By applying this more synthesizing, comprehensive method of identification to the whole of Anglican theology across its history, I have come to an understanding of Anglicanism as both reformed and catholic, with its theology and practice rooted in Scripture, tradition and reason. Anglicanism is reformed, or, if you will, Protestant, in the sense that it has reformed and continues to protest certain abuses of the Roman Church, such as the sale of indulgences, papalism, mariological excesses, and so on. It is catholic in the sense that it adheres to the teachings and practices of the ancient and early medieval, undivided Church, as encapsulated in the Creeds, Councils, and the consensus of the Church Fathers, as well as in its continuing administration of the sacraments and use of a fixed liturgy. Scripture is the supreme authority for Anglican theology and practice, and sacred tradition and reason are the means by which the Anglican Church interprets the Scriptures. There is, to be sure, much diversity with respect to which of these aspects of the Anglican tradition gets emphasized in a given diocese or parish, and even certain embellishments that may be added without harm to this general definition (for example, some might define the Anglican Church as both reformed and catholic, and charismatic), but this definition remains the most balanced in comprehensiveness and exclusivity, including as many authentic strands of Anglican tradition as possible (low church, high church, latitudinarian, etc.) while at the same time excluding aberrations (Anglo-papalism on the high end, certain deficiencies in Sydney Anglicanism on the low end). This is, in my view, the correct and most generous way to define the Anglican tradition.

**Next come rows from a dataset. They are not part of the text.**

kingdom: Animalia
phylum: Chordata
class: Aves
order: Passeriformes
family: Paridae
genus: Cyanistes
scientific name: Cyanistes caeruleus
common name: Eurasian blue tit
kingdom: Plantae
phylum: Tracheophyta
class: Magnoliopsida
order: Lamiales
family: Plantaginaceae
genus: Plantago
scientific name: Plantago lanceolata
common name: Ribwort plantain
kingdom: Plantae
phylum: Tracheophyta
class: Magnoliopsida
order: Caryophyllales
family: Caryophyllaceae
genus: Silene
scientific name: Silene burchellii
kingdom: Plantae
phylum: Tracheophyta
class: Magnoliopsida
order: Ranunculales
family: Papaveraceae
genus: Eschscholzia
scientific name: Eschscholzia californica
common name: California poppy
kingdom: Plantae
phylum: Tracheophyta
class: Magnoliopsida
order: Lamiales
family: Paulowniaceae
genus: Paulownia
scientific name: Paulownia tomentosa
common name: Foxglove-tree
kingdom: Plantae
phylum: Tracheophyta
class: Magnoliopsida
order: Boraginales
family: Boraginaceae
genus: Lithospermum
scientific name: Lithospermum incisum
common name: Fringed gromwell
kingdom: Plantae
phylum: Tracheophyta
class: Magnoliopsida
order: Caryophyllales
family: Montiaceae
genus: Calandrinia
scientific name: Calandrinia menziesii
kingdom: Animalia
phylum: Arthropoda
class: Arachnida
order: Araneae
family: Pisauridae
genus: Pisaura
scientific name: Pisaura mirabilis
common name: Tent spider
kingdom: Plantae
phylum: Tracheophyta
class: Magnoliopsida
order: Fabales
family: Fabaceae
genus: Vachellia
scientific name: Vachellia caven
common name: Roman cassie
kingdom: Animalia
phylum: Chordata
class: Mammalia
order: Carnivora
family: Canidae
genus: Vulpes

To conclude having now been an Anglican for seven years, I can say with confidence that becoming a member of the Anglican Church has been the greatest decision I’ve ever made for my walk with God. The richness of the liturgy, embodied worship, and the sense of belonging to something ancient and tested have given my life greater meaning than I could have hoped for when I set out on this wild, spiritual journey. Though God’s grace is not absent from the other Christian communions and churches, it is, I think, nowhere as full and abundant as in the Anglican Church. For this blessing I am eternally grateful.


The Reverend Seth Snyder is the Vicar at St. Mary the Virgin’s Anglican Mission in McConnelsville, Ohio, a family man, an Air Force Reserve Chaplain attached to RAF Lakenheath, and a Ph.D. candidate studying theology at the University of Cambridge, England.